SELECTED EXCERPT start
I just came across the AIX 7.1 Troubleshooting documentation
. It covers many solutions and problem-solving strategies on key topics. Like all official documentation, it has to cover some pretty obscure topics, too. But there are enough big ticket items to make it worth bookmarking.
I've put in some of my comments
to whet your appetite for further reading, or to spare you the trouble for topics on configurations which are not so common these days.
Find troubleshooting information located in the AIX® documentation library.
Select from the following topics:
- Accounting errors encountered when running the runacct command
- ATE troubleshooting <- That's the Asynchronous Terminal Emulator. If you're old enough to remember it, you make me feel young.
- Booting a system that crashed <- Summary - plug everything back in, run diags and power it all on again.
SELECTED EXCERPT end
RAW RECORDS start
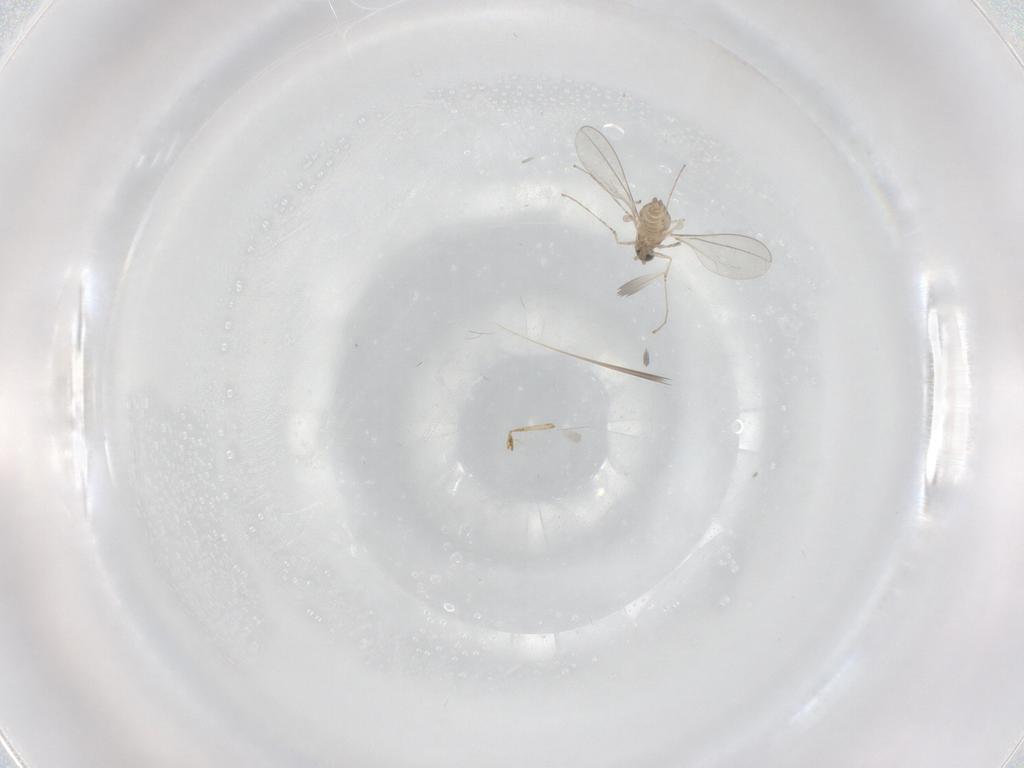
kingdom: Animalia
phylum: Arthropoda
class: Insecta
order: Diptera
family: Cecidomyiidae
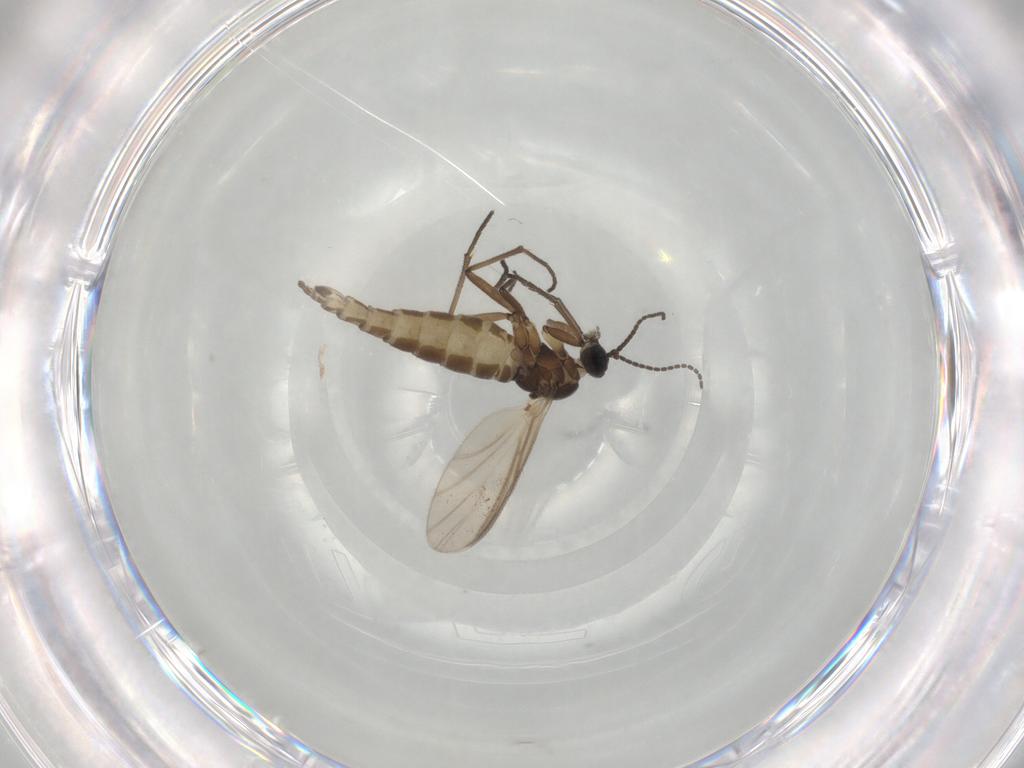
RAW RECORDS end
> INSTRUCTIONS:
[1] According to the post about the AIX 7.1 troubleshooting documentation, why did the writer add personal comments to the list of topics?
[2] Pick up the post about the AIX 7.1 troubleshooting documentation after its final list item and carry it forward.

> RESULTS:
[1] The writer added comments to whet readers' appetite for further reading. They also spare readers the trouble of reading topics on configurations that are not so common these days.

[2]
- BNU troubleshooting <- uucp commands, primarily for the days of dial up modems.
- Deactivating a SLIP connection
- Debug flags for sendmail
- EtherChannel troubleshooting
- Fixing a corrupt magic number in the file system superblock <- This is for JFS (not JFS2).
- Fixing a damaged file system <- unmount it (if it isn't already unmounted); run fsck. No luck? Then restore.
- Fixing incorrect accounting file permissions
- Fixing accounting errors <- Accounting system. Probably better managed by IBM Systems Director or other utilities.
- Fixes for stalled or unwanted processes <- Links to 3 down (Freeing a terminal taken over by processes)
- Fixing tacct errors
- Fixing wtmp errors
- Freeing a terminal taken over by processes <- Search and destroy (ps -ef and kill - not kill -9). Or if you're feeling nice, use renice to downgrade the process from business class.
- Modem troubleshooting <- What's a modem?
- NIS and NIS+ troubleshooting
- Paging space troubleshooting <- Increase paging space. (not to mention allocating more memory, tuning and killing runaway processes)
- QoS troubleshooting
- Reactivation of an inactive system <-Hit that power button, baby! (Here "system" refers to the hardware - the whole managed system/server, not a single LPAR/virtual server)
- Recreating a corrupted boot image <- Boot off product media (or NIM, or Virtual CD-ROM) and run bosboot.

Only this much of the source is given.